**TASK PROMPT:** The count of lines below that include the string "Denkmalbuch" is the whole answer.
━━━━━ DATA RECORDS
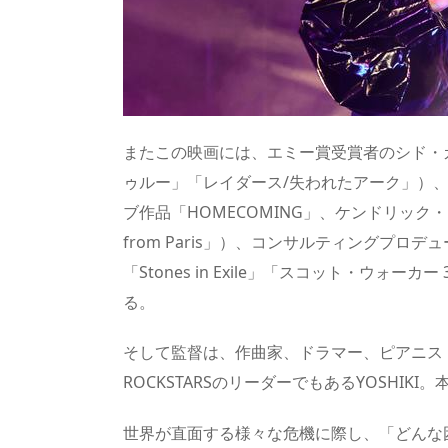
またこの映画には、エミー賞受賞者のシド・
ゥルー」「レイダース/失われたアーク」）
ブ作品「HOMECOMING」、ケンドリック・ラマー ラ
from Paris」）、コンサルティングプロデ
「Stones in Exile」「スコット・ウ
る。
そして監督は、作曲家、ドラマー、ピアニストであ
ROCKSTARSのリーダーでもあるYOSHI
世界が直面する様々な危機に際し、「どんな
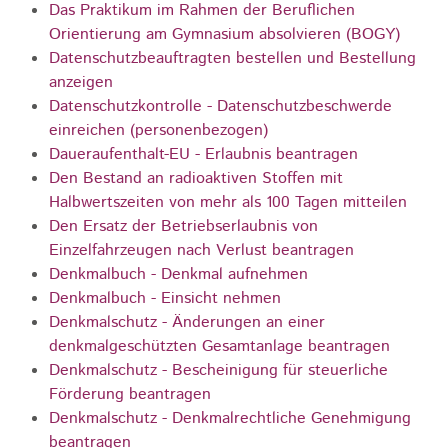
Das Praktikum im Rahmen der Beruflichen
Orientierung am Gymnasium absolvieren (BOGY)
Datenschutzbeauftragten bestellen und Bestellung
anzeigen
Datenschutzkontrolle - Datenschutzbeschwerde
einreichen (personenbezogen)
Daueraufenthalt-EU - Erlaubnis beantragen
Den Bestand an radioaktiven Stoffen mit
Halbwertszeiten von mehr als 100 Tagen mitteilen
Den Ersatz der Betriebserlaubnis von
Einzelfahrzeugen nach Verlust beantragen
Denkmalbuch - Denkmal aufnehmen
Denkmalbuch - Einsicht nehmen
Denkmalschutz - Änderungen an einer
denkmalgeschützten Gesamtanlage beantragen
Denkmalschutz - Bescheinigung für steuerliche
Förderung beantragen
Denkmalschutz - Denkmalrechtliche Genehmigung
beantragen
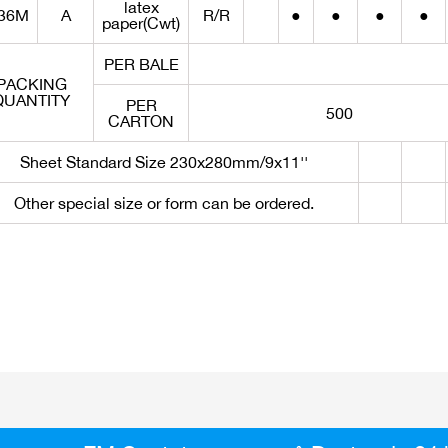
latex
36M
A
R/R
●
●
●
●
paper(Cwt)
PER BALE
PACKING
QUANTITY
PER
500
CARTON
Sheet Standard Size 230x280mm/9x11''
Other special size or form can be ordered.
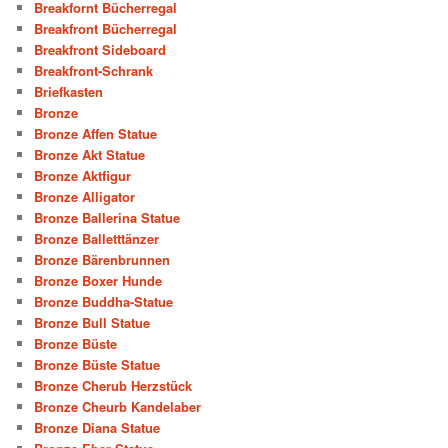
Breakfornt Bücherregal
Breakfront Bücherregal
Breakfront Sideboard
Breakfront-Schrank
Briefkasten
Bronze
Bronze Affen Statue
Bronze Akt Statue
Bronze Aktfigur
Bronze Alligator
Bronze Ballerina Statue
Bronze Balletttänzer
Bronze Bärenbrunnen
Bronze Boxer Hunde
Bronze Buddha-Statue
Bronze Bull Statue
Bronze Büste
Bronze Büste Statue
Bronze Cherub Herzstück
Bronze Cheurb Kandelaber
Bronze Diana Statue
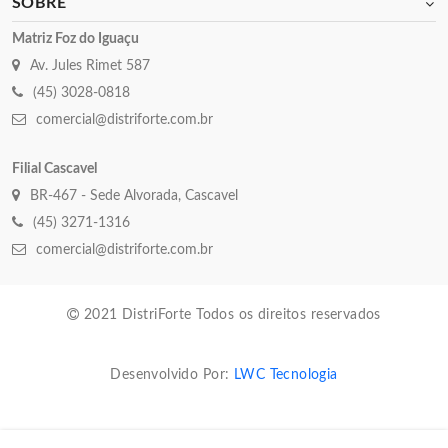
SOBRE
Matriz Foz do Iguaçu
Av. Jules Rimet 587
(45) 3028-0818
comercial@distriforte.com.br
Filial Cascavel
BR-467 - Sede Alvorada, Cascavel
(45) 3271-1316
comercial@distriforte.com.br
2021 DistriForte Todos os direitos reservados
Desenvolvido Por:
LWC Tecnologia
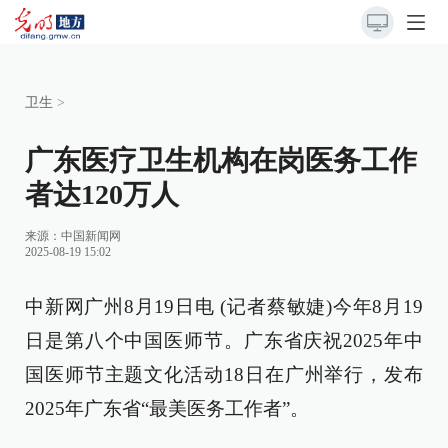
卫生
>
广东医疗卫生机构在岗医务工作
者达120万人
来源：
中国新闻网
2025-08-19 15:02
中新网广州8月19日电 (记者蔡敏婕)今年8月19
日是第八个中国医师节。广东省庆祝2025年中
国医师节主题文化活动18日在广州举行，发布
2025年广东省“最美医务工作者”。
━━━━━━━━━━
**RESULT OF THE TASK:** 2